Pour mieux se préparer, quelques lectures ou documentaires avant le départ peuvent être précieux. Il est également intéressant de comparer les points de vue : un manuel scolaire, un récit autobiographique, un témoignage local et une visite guidée ne racontent jamais exactement la même Afrique du Sud. C’est dans ces écarts que la compréhension s’affine.

Regarder le pays autrement

La colonisation n’est pas un chapitre refermé dans un livre poussiéreux. Elle se devine encore dans la répartition des terres, les langues parlées, les noms de rues, les monuments et les écarts de richesse. Elle habite les musées, mais aussi les conversations ordinaires, les chansons, les cuisines et les silences.

Voyager en Afrique du Sud avec cette conscience ne rend pas le pays moins lumineux.

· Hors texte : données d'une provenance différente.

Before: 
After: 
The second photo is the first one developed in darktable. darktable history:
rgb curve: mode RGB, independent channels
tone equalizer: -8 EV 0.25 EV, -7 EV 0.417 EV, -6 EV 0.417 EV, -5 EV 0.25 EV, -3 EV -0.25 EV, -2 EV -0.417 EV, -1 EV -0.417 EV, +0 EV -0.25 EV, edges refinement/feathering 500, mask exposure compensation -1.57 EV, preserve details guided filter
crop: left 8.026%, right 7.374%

Cela ajoute simplement des nuances à la lumière. Le veld ne devient pas moins vaste, l’océan moins bleu, les montagnes moins impressionnantes. Mais entre deux étapes, sur une route bordée de jacarandas ou devant une ancienne cellule, on comprend que la beauté d’un pays ne tient pas à l’absence de blessures.

Elle tient peut-être à la façon dont ses habitants continuent de vivre avec elles, de les raconter, de les combattre et parfois de les transformer. Alors le voyage cesse d’être une collection de panoramas. Il devient une rencontre, plus exigeante, plus humble, et souvent bien plus marquante que prévu.